It takes a lot for a federal agency to criticize another federal agency. Those guys and gals tend to stick together, probably because everyone else in the country is quick to criticize.
So while I knew the members and especially the chair of the U.S. Chemical Safety Board were becoming frustrated with OSHA’s less-than-motivated efforts toward creating a combustible dust standard, I was shocked when the CSB said it was considering slapping OSHA with an “unacceptable” rating for its response to CSB recommendations on that and other workplace safety and health concerns. And then for the board to actually do it during a public meeting in Washington this month; well, color me surprised.
CSB often makes recommendations to the companies, to the states where the companies operate, to industry organizations or organizations such as the National Fire Protection Association, to municipal governments and to OSHA. These recommendations frequently are adopted by the targeted organizations. OSHA, however, appears immune to CSB’s calls for action on combustible dust, fuel gas and process safety management.

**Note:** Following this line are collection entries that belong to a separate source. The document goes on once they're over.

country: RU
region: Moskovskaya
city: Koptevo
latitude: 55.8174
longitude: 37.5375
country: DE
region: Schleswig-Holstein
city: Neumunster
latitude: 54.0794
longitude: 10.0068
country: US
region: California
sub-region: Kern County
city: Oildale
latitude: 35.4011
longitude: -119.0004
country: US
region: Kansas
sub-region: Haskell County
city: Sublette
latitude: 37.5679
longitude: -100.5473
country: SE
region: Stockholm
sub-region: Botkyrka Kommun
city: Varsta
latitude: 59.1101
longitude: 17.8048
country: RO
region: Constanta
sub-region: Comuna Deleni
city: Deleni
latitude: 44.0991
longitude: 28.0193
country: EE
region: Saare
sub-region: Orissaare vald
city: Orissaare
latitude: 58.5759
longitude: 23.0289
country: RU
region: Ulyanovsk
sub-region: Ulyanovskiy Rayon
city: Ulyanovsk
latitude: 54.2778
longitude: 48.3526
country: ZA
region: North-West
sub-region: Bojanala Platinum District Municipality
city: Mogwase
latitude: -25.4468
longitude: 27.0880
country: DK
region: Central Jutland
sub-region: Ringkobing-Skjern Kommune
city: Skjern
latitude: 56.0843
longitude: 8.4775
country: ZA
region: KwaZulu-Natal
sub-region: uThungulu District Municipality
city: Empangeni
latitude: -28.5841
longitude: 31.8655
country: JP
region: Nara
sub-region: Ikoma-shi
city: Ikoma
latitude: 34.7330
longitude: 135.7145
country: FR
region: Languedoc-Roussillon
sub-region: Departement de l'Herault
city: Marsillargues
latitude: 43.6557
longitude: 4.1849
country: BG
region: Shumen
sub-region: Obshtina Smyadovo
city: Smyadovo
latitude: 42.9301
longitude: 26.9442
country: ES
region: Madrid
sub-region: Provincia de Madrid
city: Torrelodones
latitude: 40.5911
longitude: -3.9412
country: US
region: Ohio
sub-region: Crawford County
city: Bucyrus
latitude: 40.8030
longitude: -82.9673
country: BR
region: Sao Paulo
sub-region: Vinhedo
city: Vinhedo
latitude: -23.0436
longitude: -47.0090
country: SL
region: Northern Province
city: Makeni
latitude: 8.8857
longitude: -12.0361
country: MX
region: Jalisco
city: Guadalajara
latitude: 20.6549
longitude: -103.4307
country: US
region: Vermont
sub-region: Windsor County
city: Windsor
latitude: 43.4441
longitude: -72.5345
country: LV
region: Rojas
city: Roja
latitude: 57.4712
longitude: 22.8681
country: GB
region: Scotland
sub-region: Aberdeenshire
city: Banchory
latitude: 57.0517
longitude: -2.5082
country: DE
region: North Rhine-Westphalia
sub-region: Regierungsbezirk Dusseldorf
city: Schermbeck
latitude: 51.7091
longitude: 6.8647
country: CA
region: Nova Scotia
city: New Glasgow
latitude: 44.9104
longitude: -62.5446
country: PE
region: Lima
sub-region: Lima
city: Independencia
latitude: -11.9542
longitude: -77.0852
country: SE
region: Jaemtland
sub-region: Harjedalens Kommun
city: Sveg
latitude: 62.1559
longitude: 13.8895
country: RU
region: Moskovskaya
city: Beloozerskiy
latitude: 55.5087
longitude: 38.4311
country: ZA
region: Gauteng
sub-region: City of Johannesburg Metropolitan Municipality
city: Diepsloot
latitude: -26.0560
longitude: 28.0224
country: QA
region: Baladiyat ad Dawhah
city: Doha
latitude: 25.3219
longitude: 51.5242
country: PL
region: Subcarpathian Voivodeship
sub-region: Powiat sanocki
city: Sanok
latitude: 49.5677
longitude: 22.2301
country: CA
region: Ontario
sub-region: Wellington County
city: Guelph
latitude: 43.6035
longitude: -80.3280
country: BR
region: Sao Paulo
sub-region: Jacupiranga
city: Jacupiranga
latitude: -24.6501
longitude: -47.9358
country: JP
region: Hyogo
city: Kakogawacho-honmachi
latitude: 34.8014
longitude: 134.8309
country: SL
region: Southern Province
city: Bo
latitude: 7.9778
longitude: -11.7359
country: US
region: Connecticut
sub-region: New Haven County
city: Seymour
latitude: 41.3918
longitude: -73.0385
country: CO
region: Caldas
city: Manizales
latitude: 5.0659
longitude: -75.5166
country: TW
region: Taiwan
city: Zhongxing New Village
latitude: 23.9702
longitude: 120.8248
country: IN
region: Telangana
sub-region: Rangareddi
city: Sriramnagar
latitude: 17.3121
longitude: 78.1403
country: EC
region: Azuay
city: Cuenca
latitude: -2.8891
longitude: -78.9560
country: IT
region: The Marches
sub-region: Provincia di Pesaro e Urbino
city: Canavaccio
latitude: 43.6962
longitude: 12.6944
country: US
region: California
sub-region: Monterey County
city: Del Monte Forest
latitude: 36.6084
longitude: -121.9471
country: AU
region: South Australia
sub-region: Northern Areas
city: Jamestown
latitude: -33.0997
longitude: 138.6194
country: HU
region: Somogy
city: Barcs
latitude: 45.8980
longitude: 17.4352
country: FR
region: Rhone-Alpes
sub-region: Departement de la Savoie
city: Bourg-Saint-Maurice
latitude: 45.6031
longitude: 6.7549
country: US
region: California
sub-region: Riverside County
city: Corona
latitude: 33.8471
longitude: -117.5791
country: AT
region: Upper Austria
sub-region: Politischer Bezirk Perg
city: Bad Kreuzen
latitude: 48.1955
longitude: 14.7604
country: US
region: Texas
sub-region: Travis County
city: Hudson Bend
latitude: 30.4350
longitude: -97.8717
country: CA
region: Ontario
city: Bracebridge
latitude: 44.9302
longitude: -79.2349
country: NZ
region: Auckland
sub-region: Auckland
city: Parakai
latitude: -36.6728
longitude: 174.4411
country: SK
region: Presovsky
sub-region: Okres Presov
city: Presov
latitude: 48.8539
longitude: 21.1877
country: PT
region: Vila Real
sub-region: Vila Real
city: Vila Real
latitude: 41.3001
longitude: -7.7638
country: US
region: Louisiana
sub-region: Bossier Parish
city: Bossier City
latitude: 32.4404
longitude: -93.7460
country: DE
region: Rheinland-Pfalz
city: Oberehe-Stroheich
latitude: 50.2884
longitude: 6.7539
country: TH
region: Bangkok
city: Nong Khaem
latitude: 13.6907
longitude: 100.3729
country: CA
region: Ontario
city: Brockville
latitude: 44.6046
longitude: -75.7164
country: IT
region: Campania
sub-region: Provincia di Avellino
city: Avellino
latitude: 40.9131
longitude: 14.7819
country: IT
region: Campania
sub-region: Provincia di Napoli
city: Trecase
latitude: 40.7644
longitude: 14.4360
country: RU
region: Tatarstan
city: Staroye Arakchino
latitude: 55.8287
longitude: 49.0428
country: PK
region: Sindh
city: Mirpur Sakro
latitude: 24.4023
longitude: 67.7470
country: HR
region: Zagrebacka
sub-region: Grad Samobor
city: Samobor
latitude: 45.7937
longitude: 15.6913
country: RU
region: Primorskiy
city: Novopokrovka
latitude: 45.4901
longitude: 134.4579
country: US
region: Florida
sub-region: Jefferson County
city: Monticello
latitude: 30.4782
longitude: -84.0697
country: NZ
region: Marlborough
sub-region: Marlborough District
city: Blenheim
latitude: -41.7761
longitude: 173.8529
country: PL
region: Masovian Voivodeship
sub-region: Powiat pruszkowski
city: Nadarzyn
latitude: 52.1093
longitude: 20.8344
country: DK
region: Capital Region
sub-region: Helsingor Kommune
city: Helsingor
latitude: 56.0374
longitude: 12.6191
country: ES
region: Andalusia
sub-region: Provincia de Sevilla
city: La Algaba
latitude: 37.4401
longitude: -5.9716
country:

I can’t speak for him in this case, but CSB Chairperson Dr. Rafael Moure-Eraso has been very outspoken in interviews and in public statements about his frustration with OSHA’s (lack of) response to recommendations made by CSB following its investigations of chemical-related disasters. Earlier statements made by Moure-Eraso regarding CSB investigations praised the companies, states and organizations that adopted CSB’s recommendations, with no mention of the recommendations that were ignored by OSHA.
Recently, however, Moure-Eraso appears to be taking a page out of OSHA’s book on public shaming. He’s not just grumbling in private, or in an interview with me; he’s publicly calling OSHA to task on its lack of action – much like OSHA publicly shames via press releases the companies that have been cited and fined by the agency.
I’m glad somebody else is mad as hell for a change. While I know that some of the delay on standards that would save lives and prevent some of the most explosive tragedies experienced in U.S. workplaces is caused by federal regulations that require exhaustive review of costs and benefits, some of it is OSHA dragging its heels on standards that undoubtedly will be controversial and resource-intense.
To Moure-Eraso, the other members of the U.S. Chemical Safety Board, and the CSB staff and investigators, I say, “Keep up the good work.” To OSHA, I’ll echo what the CSB had to say: “Unacceptable!”